:: Exercise A ::
Which variable names are assigned at the top level, outside any function call, in the in-between uncertainty code below? List all of them.

:: Selected passage ::
========

In-between uncertainty

Great comment from Yingzhen Li on in-between uncertainty! Let’s take a look.

num_features = 100
n_train = 200
dr = 0.05

model = torch.nn.Sequential(
    torch.nn.Linear(1, num_features),
    torch.nn.ReLU(),
    torch.nn.Dropout(dr),
    torch.nn.Linear(num_features, num_features),
    torch.nn.ReLU(),
    torch.nn.Dropout(dr),
    torch.nn.Linear(num_features, num_features),
    torch.nn.ReLU(),
    torch.nn.Dropout(dr),
    torch.nn.Linear(num_features, 1),
)
log_sigma = torch.nn.Parameter(-2 * torch.ones(1))
ds = Simulated(n=n_train, in_between=True)
dl = torch.utils.data.DataLoader(
    ds,
    batch_size=32,
    shuffle=True,
    drop_last=True
)

========

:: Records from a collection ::
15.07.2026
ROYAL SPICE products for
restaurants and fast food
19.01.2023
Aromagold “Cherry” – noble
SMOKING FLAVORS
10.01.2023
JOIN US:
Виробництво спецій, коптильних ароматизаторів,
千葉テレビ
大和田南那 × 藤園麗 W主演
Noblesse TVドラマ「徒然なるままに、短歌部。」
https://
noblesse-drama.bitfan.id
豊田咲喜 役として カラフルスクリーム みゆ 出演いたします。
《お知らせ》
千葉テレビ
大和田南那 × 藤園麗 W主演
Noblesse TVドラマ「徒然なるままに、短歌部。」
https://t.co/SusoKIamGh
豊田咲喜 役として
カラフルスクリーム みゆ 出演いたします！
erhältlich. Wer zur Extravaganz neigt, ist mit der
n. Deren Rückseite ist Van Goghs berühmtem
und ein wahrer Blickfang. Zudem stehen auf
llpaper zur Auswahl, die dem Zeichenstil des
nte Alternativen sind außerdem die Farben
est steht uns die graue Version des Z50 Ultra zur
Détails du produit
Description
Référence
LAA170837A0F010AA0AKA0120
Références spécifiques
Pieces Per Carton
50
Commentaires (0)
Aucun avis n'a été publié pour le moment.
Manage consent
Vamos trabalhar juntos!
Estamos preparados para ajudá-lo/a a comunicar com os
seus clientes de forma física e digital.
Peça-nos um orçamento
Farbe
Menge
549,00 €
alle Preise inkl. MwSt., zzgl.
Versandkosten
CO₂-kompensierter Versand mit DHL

========

:: Exercise B ::
Can you arrange the stretch of the records listing from its start through the line containing "Pieces Per Carton" as a numbered list, leaving out blank lines?

:: Exercise answer A ::
num_features, n_train, dr, model, log_sigma, ds, dl

:: Exercise answer B ::
1. 15.07.2026
2. ROYAL SPICE products for
3. restaurants and fast food
4. 19.01.2023
5. Aromagold “Cherry” – noble
6. SMOKING FLAVORS
7. 10.01.2023
8. JOIN US:
9. Виробництво спецій, коптильних ароматизаторів,
10. 千葉テレビ
11. 大和田南那 × 藤園麗 W主演
12. Noblesse TVドラマ「徒然なるままに、短歌部。」
13. https://
14. noblesse-drama.bitfan.id
15. 豊田咲喜 役として カラフルスクリーム みゆ 出演いたします。
16. 《お知らせ》
17. 千葉テレビ
18. 大和田南那 × 藤園麗 W主演
19. Noblesse TVドラマ「徒然なるままに、短歌部。」
20. https://t.co/SusoKIamGh
21. 豊田咲喜 役として
22. カラフルスクリーム みゆ 出演いたします！
23. erhältlich. Wer zur Extravaganz neigt, ist mit der
24. n. Deren Rückseite ist Van Goghs berühmtem
25. und ein wahrer Blickfang. Zudem stehen auf
26. llpaper zur Auswahl, die dem Zeichenstil des
27. nte Alternativen sind außerdem die Farben
28. est steht uns die graue Version des Z50 Ultra zur
29. Détails du produit
30. Description
31. Référence
32. LAA170837A0F010AA0AKA0120
33. Références spécifiques
34. Pieces Per Carton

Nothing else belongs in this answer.